My creature is a B.O.W, designed to be especially good at ambushing and to use its Jaws as it's main weapon. It's basic hunting strategy is similar to the spectral bat's, immobilizing prey and delivering a bite to the skull to kill it. Additionally, it also possesses a ranged blasting attack from its mouth (supplied by mechanical enhancements inside its chest, no need to enter in the dragon breath matter), but that's secondary. this image is merely illustrative of how I'd like the jaw to be able to move. Source is hyperendocrin giganotosaur from the game "the isle"
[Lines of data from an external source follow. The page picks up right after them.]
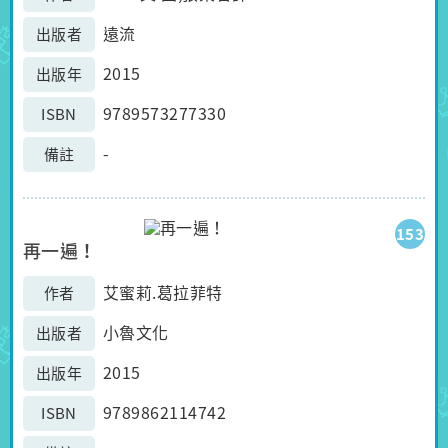
遠流
出版者
2015
出版年
9789573277330
ISBN
-
備註
153
再一遍！
艾蜜莉.葛拉菲特
作者
小魯文化
出版者
2015
出版年
9789862114742
ISBN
However, observing cases like crocodiles and the T-rex, it appears that their bite force seem to be linked to a lack of mobility in the skull,usually meaning lateral jaw articulation is minimal. The jaw being split also means each half of the lower jaw would need to have all the muscles necessary for the range of movement without being Able to rely on one another's.
Based on this, could the B.O.W keep the necessary bite force, while having a splitting lower jaw, by earth standards? Would it need something like the Dunkleosteus' plates near its head to accommodate such musculature?
Note: the creature is roughly 2m tall, weights around 200 kg and is a good climber, usually surprising prey by dropping on it. It's main target consists of humans (which is why it needs powerful bite). Going for the neck is a secondary strategy, should the head prove to be too heavily protected, but not its main strategy. The creature has an ideal bite force of around 5000 newtons (I planed to use bony plates as dentition, since they'd help minimize the contact surface and concentrate the force in a piercing/shearing activity), more that what's required to bite through a human skull through the temples. Ideally it needs to be able to keep its mouth properly shut when not in use. It's skeletal system is an endoskeleton.